- **What you are asked to do**:
This exercise calls for all the entries that follow to be set down exactly, without their images.

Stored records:
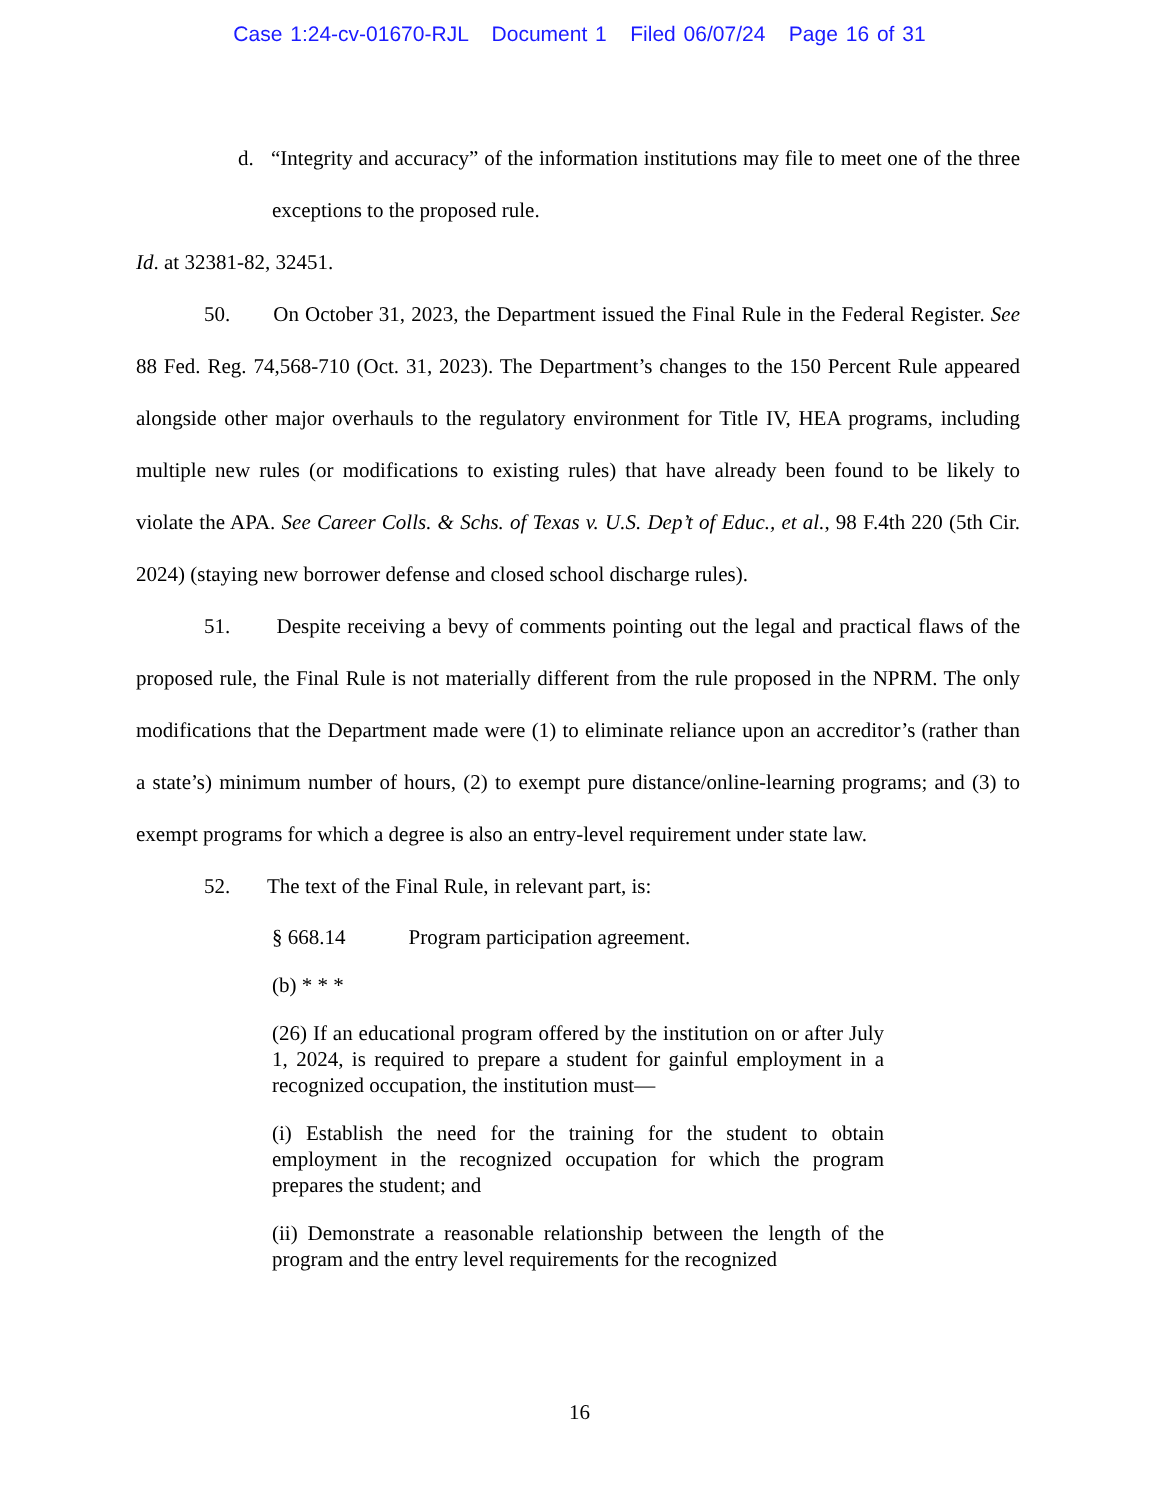Case 1:24-cv-01670-RJL Document 1 Filed 06/07/24 Page 16 of 31
d. “Integrity and accuracy” of the information institutions may file to meet one of the three exceptions to the proposed rule.
Id. at 32381-82, 32451.
50. On October 31, 2023, the Department issued the Final Rule in the Federal Register. See 88 Fed. Reg. 74,568-710 (Oct. 31, 2023). The Department’s changes to the 150 Percent Rule appeared alongside other major overhauls to the regulatory environment for Title IV, HEA programs, including multiple new rules (or modifications to existing rules) that have already been found to be likely to violate the APA. See Career Colls. & Schs. of Texas v. U.S. Dep’t of Educ., et al., 98 F.4th 220 (5th Cir. 2024) (staying new borrower defense and closed school discharge rules).
51. Despite receiving a bevy of comments pointing out the legal and practical flaws of the proposed rule, the Final Rule is not materially different from the rule proposed in the NPRM. The only modifications that the Department made were (1) to eliminate reliance upon an accreditor’s (rather than a state’s) minimum number of hours, (2) to exempt pure distance/online-learning programs; and (3) to exempt programs for which a degree is also an entry-level requirement under state law.
52. The text of the Final Rule, in relevant part, is:
§ 668.14 Program participation agreement.
(b) * * *
(26) If an educational program offered by the institution on or after July 1, 2024, is required to prepare a student for gainful employment in a recognized occupation, the institution must—
(i) Establish the need for the training for the student to obtain employment in the recognized occupation for which the program prepares the student; and
(ii) Demonstrate a reasonable relationship between the length of the program and the entry level requirements for the recognized
16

- **Reply to the exercise**:
Case 1:24-cv-01670-RJL Document 1 Filed 06/07/24 Page 16 of 31
d. “Integrity and accuracy” of the information institutions may file to meet one of the three exceptions to the proposed rule.
Id. at 32381-82, 32451.
50. On October 31, 2023, the Department issued the Final Rule in the Federal Register. See 88 Fed. Reg. 74,568-710 (Oct. 31, 2023). The Department’s changes to the 150 Percent Rule appeared alongside other major overhauls to the regulatory environment for Title IV, HEA programs, including multiple new rules (or modifications to existing rules) that have already been found to be likely to violate the APA. See Career Colls. & Schs. of Texas v. U.S. Dep’t of Educ., et al., 98 F.4th 220 (5th Cir. 2024) (staying new borrower defense and closed school discharge rules).
51. Despite receiving a bevy of comments pointing out the legal and practical flaws of the proposed rule, the Final Rule is not materially different from the rule proposed in the NPRM. The only modifications that the Department made were (1) to eliminate reliance upon an accreditor’s (rather than a state’s) minimum number of hours, (2) to exempt pure distance/online-learning programs; and (3) to exempt programs for which a degree is also an entry-level requirement under state law.
52. The text of the Final Rule, in relevant part, is:
§ 668.14 Program participation agreement.
(b) * * *
(26) If an educational program offered by the institution on or after July 1, 2024, is required to prepare a student for gainful employment in a recognized occupation, the institution must—
(i) Establish the need for the training for the student to obtain employment in the recognized occupation for which the program prepares the student; and
(ii) Demonstrate a reasonable relationship between the length of the program and the entry level requirements for the recognized
16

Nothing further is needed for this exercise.